> **AIM**:
According to the article on etiquette training below, in which city did Institute Sarita open a branch in May?

======== PAGE EXCERPT

By Chen Yingqun | China Daily | Updated: 2015-07-17 07:44

Unraveling the mystique of the Chinese banquet

[Photo provided to China Daily]

"I thought it was a joke," she recalls. "So I asked her to write an essay to explain why she wanted (the training). To my surprise, it was an extremely well-written and thoughtful three-page essay. I eventually arranged five days of classes for her when she was on a business trip to Beijing."

Since then, her students have come from a range of sectors, including legal, public relations and energy. Most have been senior executives, with some in their 20s and others in their 60s.

The school has also launched an online course for busy businesspeople to work on in their spare time.

Ho, who was born and raised in Hong Kong, says the spirit of etiquette remains the same for Chinese and Western cultures, but habits and customs are constantly changing.

With China's emergence as a global power, some Chinese customs have even been absorbed into international practice.

"More cosmopolitan Westerners are mastering chopsticks, and in fashion and design we're seeing more and more Chinese elements," she says. "Some expatriates are also studying Chinese philosophy, Confucianism and the Chinese tea ceremony."

Rebecca Li, president of Institute Sarita, says a lot of time is spent taking students to banquets and other events for practical classes.

When Institute Sarita opened, it was China's only high-end finishing school, and its courses, which can cost as much as 100,000 yuan, introduced the concept of etiquette training as a niche market. In May, the school opened a branch in Shanghai.

"Our goal is to help Chinese better understand the world, and better express themselves to the world. This is also what the Chinese government is advocating," Li says.

Businesswomen, and the wives and daughters of senior executives and entrepreneurs with business interests overseas, make up the majority of the school's Chinese customers, she says.

"As Chinese businesses are growing, they need to socialize more on an international level."

Some male entrepreneurs have started to study Western etiquette-the clients have traditionally been women-mainly those who are about to be promoted to be global team leaders or who want to take part in meetings abroad.

Finding enough teachers with the right qualities-a cosmopolitan background and familiarity with a broad range of areas, from dressing to table manners, art and languages-is the school's biggest concern right now, Ho says.

Demand in China is big, and to cultivate people's awareness of etiquette, the school offers two-day courses for 8,800 yuan and free introductory lessons.

================
======== ENTRIES SUPPLIED

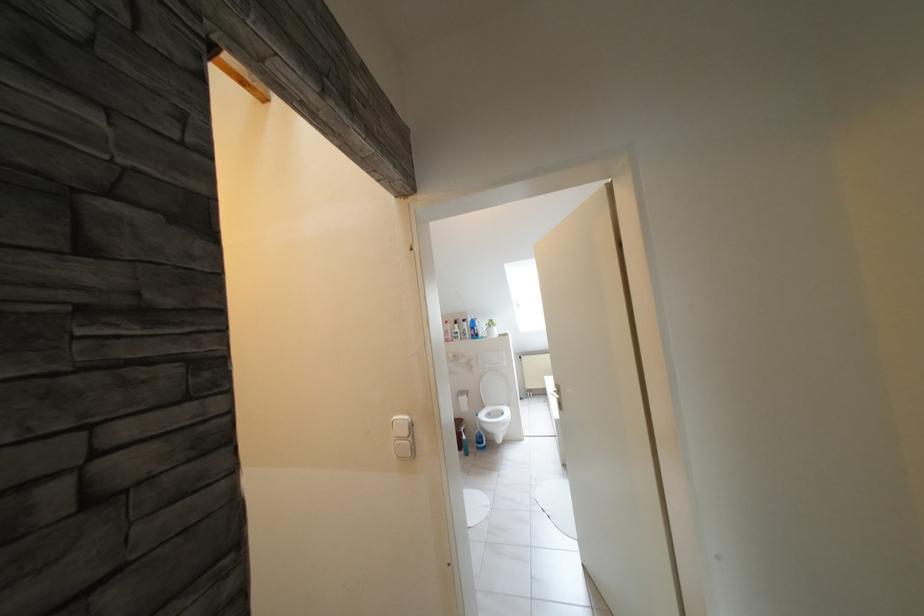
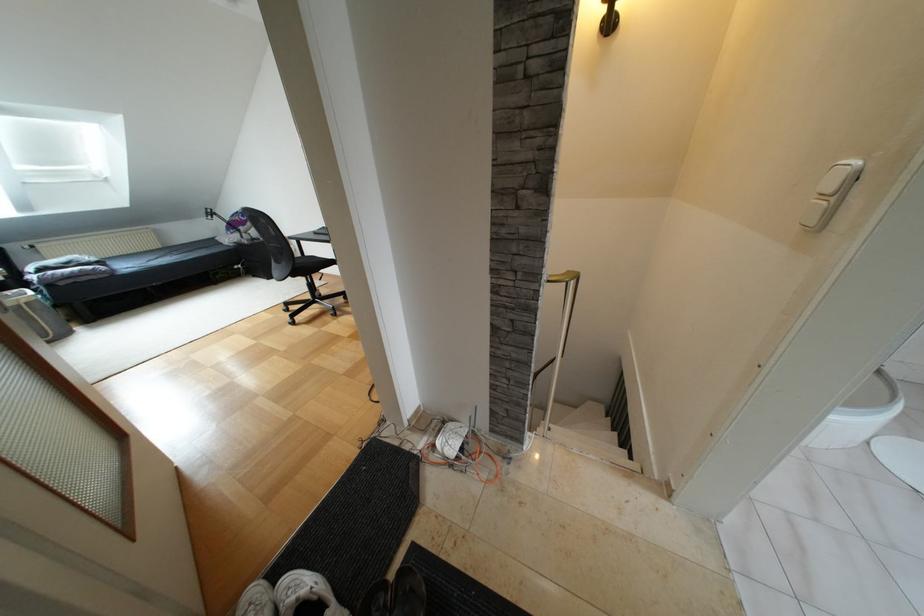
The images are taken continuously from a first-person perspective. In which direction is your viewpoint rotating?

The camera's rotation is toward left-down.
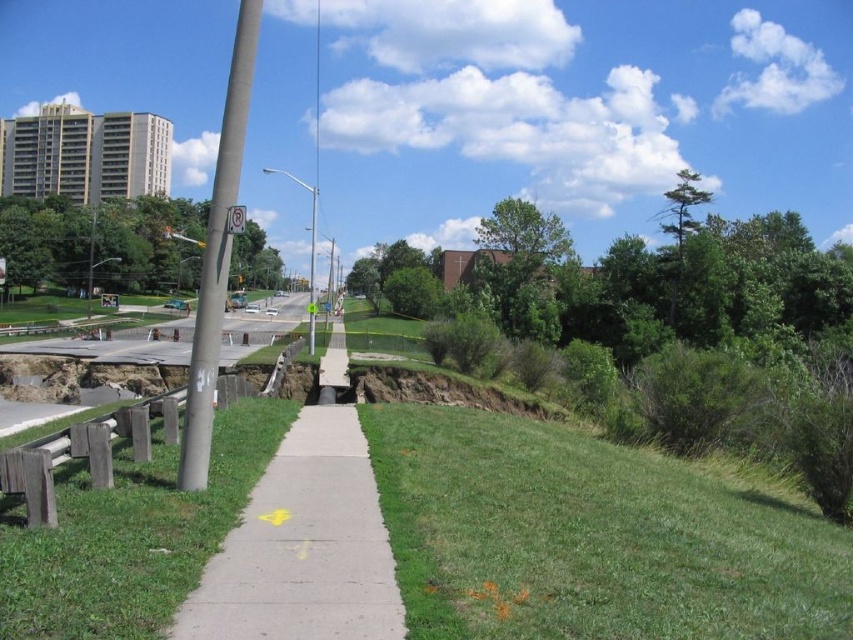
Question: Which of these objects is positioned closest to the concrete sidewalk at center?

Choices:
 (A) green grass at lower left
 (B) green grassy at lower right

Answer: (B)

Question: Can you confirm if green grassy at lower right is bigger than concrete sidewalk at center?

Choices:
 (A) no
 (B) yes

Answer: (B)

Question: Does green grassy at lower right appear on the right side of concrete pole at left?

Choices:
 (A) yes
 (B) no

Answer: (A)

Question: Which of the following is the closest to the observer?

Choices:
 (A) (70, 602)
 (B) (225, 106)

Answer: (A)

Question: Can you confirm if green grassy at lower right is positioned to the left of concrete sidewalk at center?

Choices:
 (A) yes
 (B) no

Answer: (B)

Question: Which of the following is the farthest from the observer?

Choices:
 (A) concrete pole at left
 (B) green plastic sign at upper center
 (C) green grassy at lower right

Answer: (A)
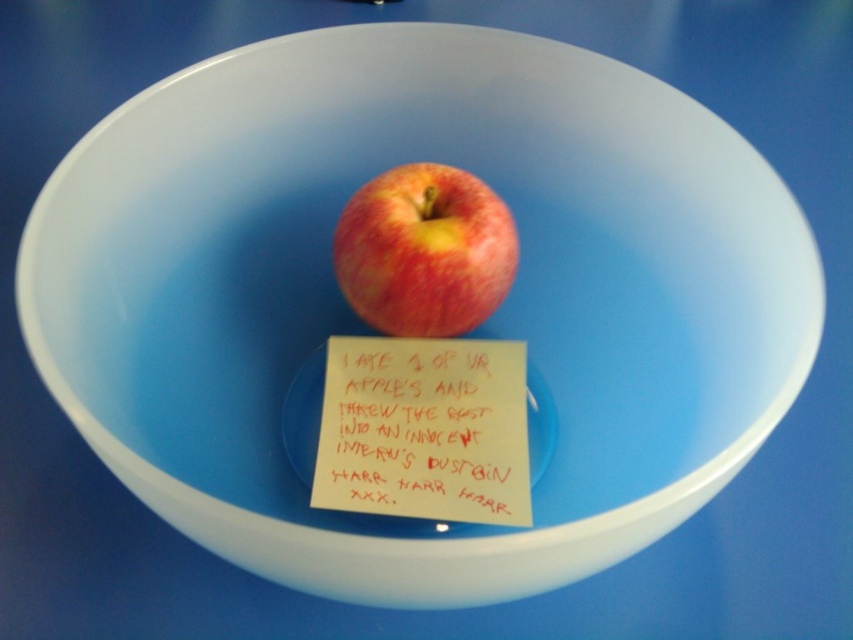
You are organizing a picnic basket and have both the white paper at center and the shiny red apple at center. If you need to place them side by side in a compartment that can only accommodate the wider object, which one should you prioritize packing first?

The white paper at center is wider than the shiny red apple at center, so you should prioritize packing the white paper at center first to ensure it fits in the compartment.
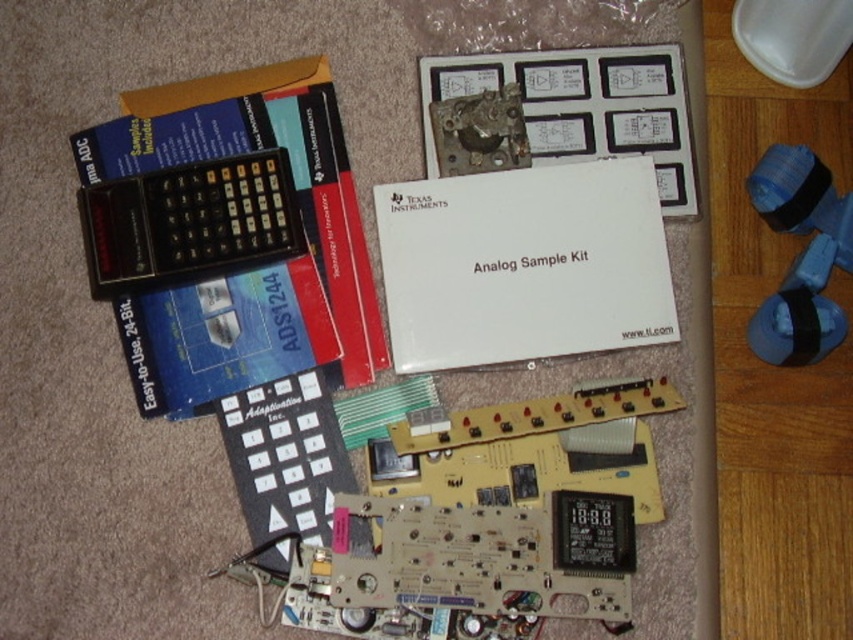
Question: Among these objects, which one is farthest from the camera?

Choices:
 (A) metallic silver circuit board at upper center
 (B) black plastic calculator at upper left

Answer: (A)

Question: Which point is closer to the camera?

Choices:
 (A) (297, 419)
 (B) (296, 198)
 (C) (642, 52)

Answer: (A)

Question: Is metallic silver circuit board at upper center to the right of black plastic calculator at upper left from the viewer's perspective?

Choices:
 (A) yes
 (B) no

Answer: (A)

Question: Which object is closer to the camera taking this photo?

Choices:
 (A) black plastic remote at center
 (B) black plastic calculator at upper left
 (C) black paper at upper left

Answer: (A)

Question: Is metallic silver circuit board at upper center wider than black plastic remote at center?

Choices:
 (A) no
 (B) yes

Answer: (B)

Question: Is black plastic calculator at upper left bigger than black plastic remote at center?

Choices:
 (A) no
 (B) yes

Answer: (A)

================

> **THE OUTPUT**:
Shanghai